EXERCISE INSTRUCTIONS ▸
Nothing in the data should change when you return it, but leave the pictures out.

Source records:
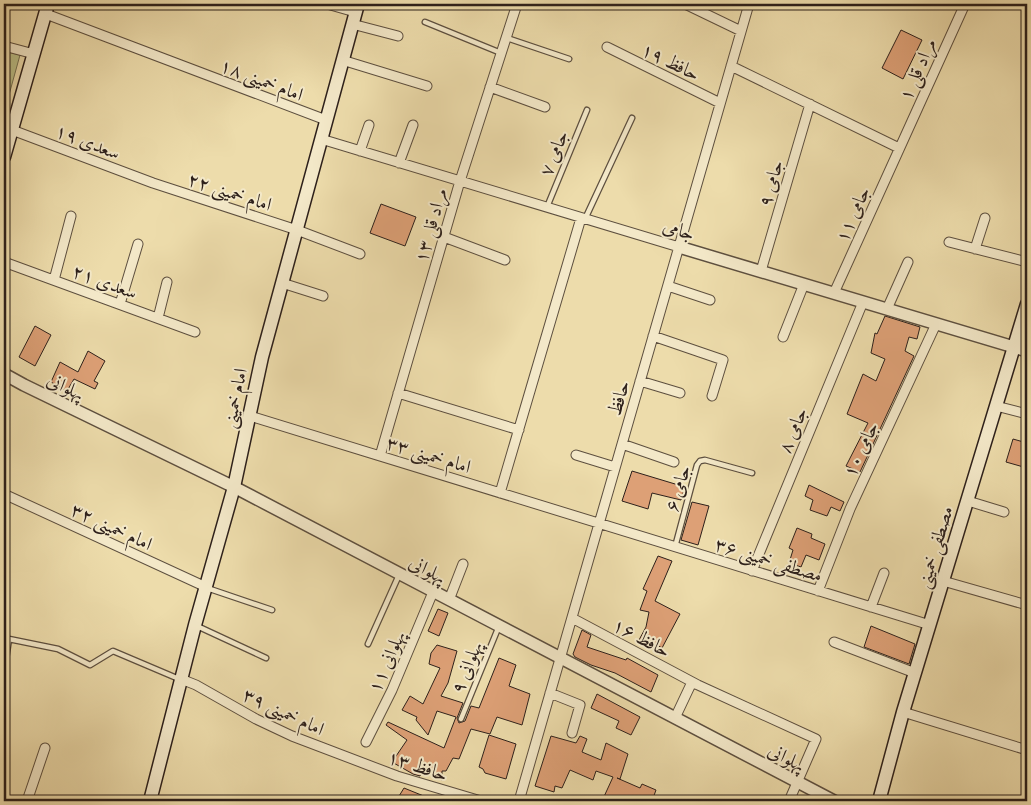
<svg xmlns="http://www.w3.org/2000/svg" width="1031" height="805" viewBox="0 0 1031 805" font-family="'IM FELL Double Pica',Amiri,serif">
<rect width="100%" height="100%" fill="#eddcab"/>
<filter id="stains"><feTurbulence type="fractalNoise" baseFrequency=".004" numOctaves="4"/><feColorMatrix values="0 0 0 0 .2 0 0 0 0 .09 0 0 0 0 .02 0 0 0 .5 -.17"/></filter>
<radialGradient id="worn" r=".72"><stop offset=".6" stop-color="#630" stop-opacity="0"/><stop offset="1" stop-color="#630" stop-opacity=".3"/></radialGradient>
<path fill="#bbbf87" stroke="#747051" d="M4 51 20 55 4 113Z"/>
<path fill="#dda076" stroke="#2d201b" d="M901 30 922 40 903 79 882 68Z
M381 204 416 217 405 246 370 233Z
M885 316 920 327 917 339 909 337 905 351 914 356 860 472 846 466 868 423 847 414 863 374 876 381 885 359 871 353 875 333 877 334Z
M35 326 51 335 35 366 19 357Z
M88 351 105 361 94 381 98 383 95 389 74 379 67 391 51 382 60 362 78 372Z
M1013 439 1027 443V468L1006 462Z
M632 471 685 487 681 500 652 493 648 509 622 501Z
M809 485 844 502 840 511 831 507 827 516 810 510 813 500 805 496Z
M692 502 709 506 698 545 681 540Z
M797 528 812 534 811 538 825 544 819 560 806 555 801 567 789 563 793 550 789 548Z
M658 556 672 561 655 601 680 614 662 648 650 641 646 645 639 640 646 627 649 612 640 610 647 591 643 589Z
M438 609 448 613 439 636 428 631Z
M871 626 915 644 909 664 864 647Z
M582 630 591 635 587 647 626 660 627 658 658 675 651 692 615 673 591 665 575 657 573 654Z
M437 645 457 651 448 683 441 696 463 703 457 718 459 723 465 721 471 706 479 708 499 658 516 665 509 686 530 694 522 725 497 717 490 734 471 729 459 759 453 758 446 771H442V780L423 769 420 776 413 774 392 762 407 740 386 725 388 722 444 748 456 717 437 711 428 735 416 720 417 717 402 710 410 696 423 704 440 668 429 664 431 653Z
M597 694 640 717 631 735 616 728 619 721 591 708Z
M489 735 516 744 506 779 485 773 483 769 479 767Z
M551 736 576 743 580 736 587 739 582 752 601 760 606 743 628 754 620 779 617 778 640 788 642 784 656 790 652 801H602L613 777 596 771 593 780 570 770 562 788 555 786 554 792 535 786Z
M404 788 436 801H396Z"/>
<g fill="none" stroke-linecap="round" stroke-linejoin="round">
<g stroke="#5d4f3f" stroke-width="7">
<path id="service" d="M425 22 501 53
M507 38 569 59
M547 207 587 110
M585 219 632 118
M675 547 697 465 700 461 705 460 752 473
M207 588 272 610
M197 626 266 658
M4 638 58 649 90 665 113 651 179 679
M368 644 399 575
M4 673 9 639
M461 719 499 626"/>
</g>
<g stroke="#5d4f3f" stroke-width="11">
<path id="minor" d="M327 4 355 12
M685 4 741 31
M46 14 326 120
M352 24 398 36
M4 46 34 54
M607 47 720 103
M342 60 427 86
M731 66 899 148
M490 87 545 107
M12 130 153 183 297 230 360 254
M321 139 679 247
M360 151 369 125
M399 163 413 125
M444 237 505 260
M949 242 1027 262
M975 249 985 218
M4 262 195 332
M761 271 810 104
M54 280 71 216
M282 283 323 296
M668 286 710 300
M834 293 965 4
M120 304 138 244
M887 309 908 262
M158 318 167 282
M653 336 723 360 712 396
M783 337 804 284
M640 381 680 393
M398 393 519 430
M996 406 1027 414
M250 416 930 625
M622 444 674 462
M576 455 615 467
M380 456 460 181 517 4
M500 493 581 218
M4 494 206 587
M968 501 1004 512
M752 571 863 302
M943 581 1027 605
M818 591 850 509 936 324
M449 600 463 564
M871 607 884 573
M572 618 698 685 816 739 789 801
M834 642 915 673
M181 679 196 685 256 719 292 736 397 776 481 801
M550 693 580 705 572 733
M903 712 1027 750
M675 718 692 682
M366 742 392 690 433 592
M27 801 45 748
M519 801 749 4"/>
</g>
<g stroke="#5d4f3f" stroke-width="14">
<path id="tertiary" d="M679 247 1027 351
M4 374 24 385 234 487 834 801"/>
</g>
<g stroke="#2d201b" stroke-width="15">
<path id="secondary" d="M4 157 48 4
M150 801 195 625 234 487 262 357 358 4
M879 801 903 712 1027 304"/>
</g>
<use href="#service" stroke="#f3e8c8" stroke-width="4.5"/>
<use href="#minor" stroke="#f3e8c8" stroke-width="9"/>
<use href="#tertiary" stroke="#f3e8c8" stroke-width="11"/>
<use href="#secondary" stroke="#f3e8c8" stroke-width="12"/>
</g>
<g text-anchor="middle" stroke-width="4" stroke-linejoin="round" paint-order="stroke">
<g font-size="19" fill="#2d201b" stroke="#f3e8c8">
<text transform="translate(671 61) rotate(26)" y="7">حافظ ۱۹</text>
<text transform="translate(917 69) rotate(-66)" y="7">مراد قلی ۱</text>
<text transform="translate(262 79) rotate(21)" y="7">امام خمینی ۱۸</text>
<text transform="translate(88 141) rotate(21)" y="7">سعدی ۱۹</text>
<text transform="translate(553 153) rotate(-68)" y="7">جامی ۷</text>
<text transform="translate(770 183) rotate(-74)" y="7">جامی ۹</text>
<text transform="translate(230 191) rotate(18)" y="7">امام خمینی ۲۲</text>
<text transform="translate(852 214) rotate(-66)" y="7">جامی ۱۱</text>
<text transform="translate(430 225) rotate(-74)" y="7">مراد قلی ۱۳</text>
<text transform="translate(679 229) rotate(17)" y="7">جامی</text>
<text transform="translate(105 281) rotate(20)" y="7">سعدی ۲۱</text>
<text transform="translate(66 386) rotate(26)" y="7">پهلوانی</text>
<text transform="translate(234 398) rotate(-78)" y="7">امام خمینی</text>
<text transform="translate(618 398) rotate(-74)" y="7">حافظ</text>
<text transform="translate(792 430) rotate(-68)" y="7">جامی ۸</text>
<text transform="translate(860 449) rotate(-65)" y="7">جامی ۱۰</text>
<text transform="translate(429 454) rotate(17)" y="7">امام خمینی ۳۳</text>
<text transform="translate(677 488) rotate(-73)" y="7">جامی ۶</text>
<text transform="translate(112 526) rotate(25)" y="7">امام خمینی ۳۲</text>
<text transform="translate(934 547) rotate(-73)" y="7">مصطفی خمینی</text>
<text transform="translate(769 559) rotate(17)" y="7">مصطفی خمینی ۳۶</text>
<text transform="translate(428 569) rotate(28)" y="7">پهلوانی</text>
<text transform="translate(642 637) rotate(28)" y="7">حافظ ۱۶</text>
<text transform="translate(386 661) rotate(-66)" y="7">پهلوانی ۱۱</text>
<text transform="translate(466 667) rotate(-68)" y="7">پهلوانی ۹</text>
<text transform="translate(284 711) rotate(25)" y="7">امام خمینی ۳۹</text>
<text transform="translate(787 757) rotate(28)" y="7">پهلوانی</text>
<text transform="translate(418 765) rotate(18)" y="7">حافظ ۱۳</text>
</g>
</g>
<rect width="1031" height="805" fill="none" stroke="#eddcab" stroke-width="20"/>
<rect x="5" y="5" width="1021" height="795" fill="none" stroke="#2d201b" stroke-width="2.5"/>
<rect x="10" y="10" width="1011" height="785" fill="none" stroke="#2d201b"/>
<rect width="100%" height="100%" filter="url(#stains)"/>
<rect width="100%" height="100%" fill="url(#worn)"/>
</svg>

YOUR RESPONSE ▸
<svg xmlns="http://www.w3.org/2000/svg" width="1031" height="805" viewBox="0 0 1031 805" font-family="'IM FELL Double Pica',Amiri,serif">
<rect width="100%" height="100%" fill="#eddcab"/>
<filter id="stains"><feTurbulence type="fractalNoise" baseFrequency=".004" numOctaves="4"/><feColorMatrix values="0 0 0 0 .2 0 0 0 0 .09 0 0 0 0 .02 0 0 0 .5 -.17"/></filter>
<radialGradient id="worn" r=".72"><stop offset=".6" stop-color="#630" stop-opacity="0"/><stop offset="1" stop-color="#630" stop-opacity=".3"/></radialGradient>
<path fill="#bbbf87" stroke="#747051" d="M4 51 20 55 4 113Z"/>
<path fill="#dda076" stroke="#2d201b" d="M901 30 922 40 903 79 882 68Z
M381 204 416 217 405 246 370 233Z
M885 316 920 327 917 339 909 337 905 351 914 356 860 472 846 466 868 423 847 414 863 374 876 381 885 359 871 353 875 333 877 334Z
M35 326 51 335 35 366 19 357Z
M88 351 105 361 94 381 98 383 95 389 74 379 67 391 51 382 60 362 78 372Z
M1013 439 1027 443V468L1006 462Z
M632 471 685 487 681 500 652 493 648 509 622 501Z
M809 485 844 502 840 511 831 507 827 516 810 510 813 500 805 496Z
M692 502 709 506 698 545 681 540Z
M797 528 812 534 811 538 825 544 819 560 806 555 801 567 789 563 793 550 789 548Z
M658 556 672 561 655 601 680 614 662 648 650 641 646 645 639 640 646 627 649 612 640 610 647 591 643 589Z
M438 609 448 613 439 636 428 631Z
M871 626 915 644 909 664 864 647Z
M582 630 591 635 587 647 626 660 627 658 658 675 651 692 615 673 591 665 575 657 573 654Z
M437 645 457 651 448 683 441 696 463 703 457 718 459 723 465 721 471 706 479 708 499 658 516 665 509 686 530 694 522 725 497 717 490 734 471 729 459 759 453 758 446 771H442V780L423 769 420 776 413 774 392 762 407 740 386 725 388 722 444 748 456 717 437 711 428 735 416 720 417 717 402 710 410 696 423 704 440 668 429 664 431 653Z
M597 694 640 717 631 735 616 728 619 721 591 708Z
M489 735 516 744 506 779 485 773 483 769 479 767Z
M551 736 576 743 580 736 587 739 582 752 601 760 606 743 628 754 620 779 617 778 640 788 642 784 656 790 652 801H602L613 777 596 771 593 780 570 770 562 788 555 786 554 792 535 786Z
M404 788 436 801H396Z"/>
<g fill="none" stroke-linecap="round" stroke-linejoin="round">
<g stroke="#5d4f3f" stroke-width="7">
<path id="service" d="M425 22 501 53
M507 38 569 59
M547 207 587 110
M585 219 632 118
M675 547 697 465 700 461 705 460 752 473
M207 588 272 610
M197 626 266 658
M4 638 58 649 90 665 113 651 179 679
M368 644 399 575
M4 673 9 639
M461 719 499 626"/>
</g>
<g stroke="#5d4f3f" stroke-width="11">
<path id="minor" d="M327 4 355 12
M685 4 741 31
M46 14 326 120
M352 24 398 36
M4 46 34 54
M607 47 720 103
M342 60 427 86
M731 66 899 148
M490 87 545 107
M12 130 153 183 297 230 360 254
M321 139 679 247
M360 151 369 125
M399 163 413 125
M444 237 505 260
M949 242 1027 262
M975 249 985 218
M4 262 195 332
M761 271 810 104
M54 280 71 216
M282 283 323 296
M668 286 710 300
M834 293 965 4
M120 304 138 244
M887 309 908 262
M158 318 167 282
M653 336 723 360 712 396
M783 337 804 284
M640 381 680 393
M398 393 519 430
M996 406 1027 414
M250 416 930 625
M622 444 674 462
M576 455 615 467
M380 456 460 181 517 4
M500 493 581 218
M4 494 206 587
M968 501 1004 512
M752 571 863 302
M943 581 1027 605
M818 591 850 509 936 324
M449 600 463 564
M871 607 884 573
M572 618 698 685 816 739 789 801
M834 642 915 673
M181 679 196 685 256 719 292 736 397 776 481 801
M550 693 580 705 572 733
M903 712 1027 750
M675 718 692 682
M366 742 392 690 433 592
M27 801 45 748
M519 801 749 4"/>
</g>
<g stroke="#5d4f3f" stroke-width="14">
<path id="tertiary" d="M679 247 1027 351
M4 374 24 385 234 487 834 801"/>
</g>
<g stroke="#2d201b" stroke-width="15">
<path id="secondary" d="M4 157 48 4
M150 801 195 625 234 487 262 357 358 4
M879 801 903 712 1027 304"/>
</g>
<use href="#service" stroke="#f3e8c8" stroke-width="4.5"/>
<use href="#minor" stroke="#f3e8c8" stroke-width="9"/>
<use href="#tertiary" stroke="#f3e8c8" stroke-width="11"/>
<use href="#secondary" stroke="#f3e8c8" stroke-width="12"/>
</g>
<g text-anchor="middle" stroke-width="4" stroke-linejoin="round" paint-order="stroke">
<g font-size="19" fill="#2d201b" stroke="#f3e8c8">
<text transform="translate(671 61) rotate(26)" y="7">حافظ ۱۹</text>
<text transform="translate(917 69) rotate(-66)" y="7">مراد قلی ۱</text>
<text transform="translate(262 79) rotate(21)" y="7">امام خمینی ۱۸</text>
<text transform="translate(88 141) rotate(21)" y="7">سعدی ۱۹</text>
<text transform="translate(553 153) rotate(-68)" y="7">جامی ۷</text>
<text transform="translate(770 183) rotate(-74)" y="7">جامی ۹</text>
<text transform="translate(230 191) rotate(18)" y="7">امام خمینی ۲۲</text>
<text transform="translate(852 214) rotate(-66)" y="7">جامی ۱۱</text>
<text transform="translate(430 225) rotate(-74)" y="7">مراد قلی ۱۳</text>
<text transform="translate(679 229) rotate(17)" y="7">جامی</text>
<text transform="translate(105 281) rotate(20)" y="7">سعدی ۲۱</text>
<text transform="translate(66 386) rotate(26)" y="7">پهلوانی</text>
<text transform="translate(234 398) rotate(-78)" y="7">امام خمینی</text>
<text transform="translate(618 398) rotate(-74)" y="7">حافظ</text>
<text transform="translate(792 430) rotate(-68)" y="7">جامی ۸</text>
<text transform="translate(860 449) rotate(-65)" y="7">جامی ۱۰</text>
<text transform="translate(429 454) rotate(17)" y="7">امام خمینی ۳۳</text>
<text transform="translate(677 488) rotate(-73)" y="7">جامی ۶</text>
<text transform="translate(112 526) rotate(25)" y="7">امام خمینی ۳۲</text>
<text transform="translate(934 547) rotate(-73)" y="7">مصطفی خمینی</text>
<text transform="translate(769 559) rotate(17)" y="7">مصطفی خمینی ۳۶</text>
<text transform="translate(428 569) rotate(28)" y="7">پهلوانی</text>
<text transform="translate(642 637) rotate(28)" y="7">حافظ ۱۶</text>
<text transform="translate(386 661) rotate(-66)" y="7">پهلوانی ۱۱</text>
<text transform="translate(466 667) rotate(-68)" y="7">پهلوانی ۹</text>
<text transform="translate(284 711) rotate(25)" y="7">امام خمینی ۳۹</text>
<text transform="translate(787 757) rotate(28)" y="7">پهلوانی</text>
<text transform="translate(418 765) rotate(18)" y="7">حافظ ۱۳</text>
</g>
</g>
<rect width="1031" height="805" fill="none" stroke="#eddcab" stroke-width="20"/>
<rect x="5" y="5" width="1021" height="795" fill="none" stroke="#2d201b" stroke-width="2.5"/>
<rect x="10" y="10" width="1011" height="785" fill="none" stroke="#2d201b"/>
<rect width="100%" height="100%" filter="url(#stains)"/>
<rect width="100%" height="100%" fill="url(#worn)"/>
</svg>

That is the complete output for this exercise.